[Records provided]

══════════

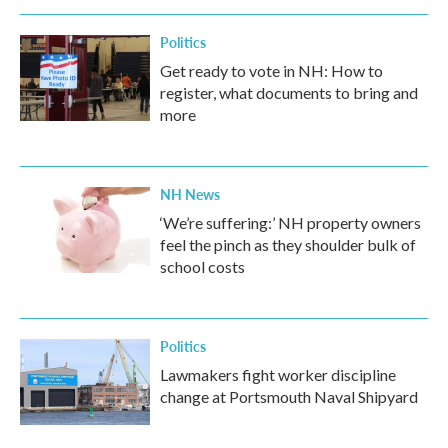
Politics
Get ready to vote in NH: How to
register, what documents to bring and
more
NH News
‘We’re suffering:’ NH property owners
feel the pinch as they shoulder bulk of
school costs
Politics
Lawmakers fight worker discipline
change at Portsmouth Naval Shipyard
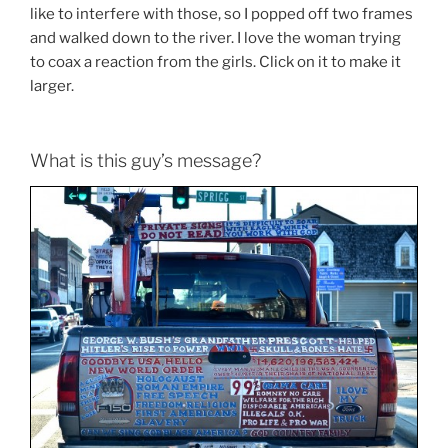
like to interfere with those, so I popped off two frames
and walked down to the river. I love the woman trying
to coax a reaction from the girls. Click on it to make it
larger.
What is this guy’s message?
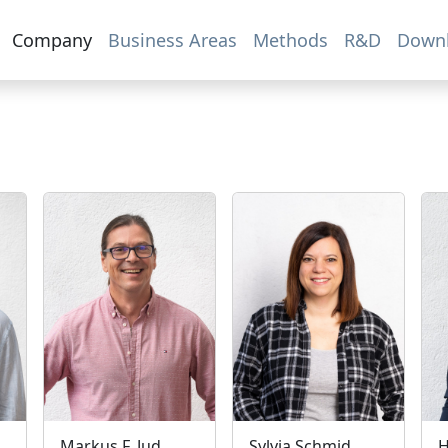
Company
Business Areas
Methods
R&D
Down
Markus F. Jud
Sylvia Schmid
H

══════════

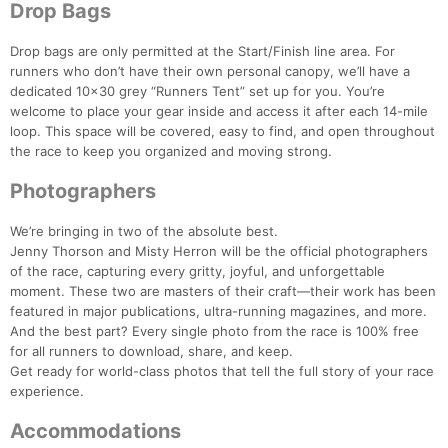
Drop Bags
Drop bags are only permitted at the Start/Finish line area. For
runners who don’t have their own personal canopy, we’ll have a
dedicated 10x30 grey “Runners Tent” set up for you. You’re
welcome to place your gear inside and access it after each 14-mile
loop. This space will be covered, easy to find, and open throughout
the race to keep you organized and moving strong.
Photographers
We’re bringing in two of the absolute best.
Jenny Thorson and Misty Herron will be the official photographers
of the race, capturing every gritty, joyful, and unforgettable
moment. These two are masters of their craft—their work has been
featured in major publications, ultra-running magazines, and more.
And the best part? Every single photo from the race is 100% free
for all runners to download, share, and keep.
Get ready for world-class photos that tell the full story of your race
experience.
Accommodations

══════════

[Task] Reproduce the lines of the material above from the line containing "like to interfere" up to and including the line containing "What is this guy’s message?", changing "frames" to "shots" and leaving all other text as it stands.

[Answer to this problem]
like to interfere with those, so I popped off two shots
and walked down to the river. I love the woman trying
to coax a reaction from the girls. Click on it to make it
larger.
What is this guy’s message?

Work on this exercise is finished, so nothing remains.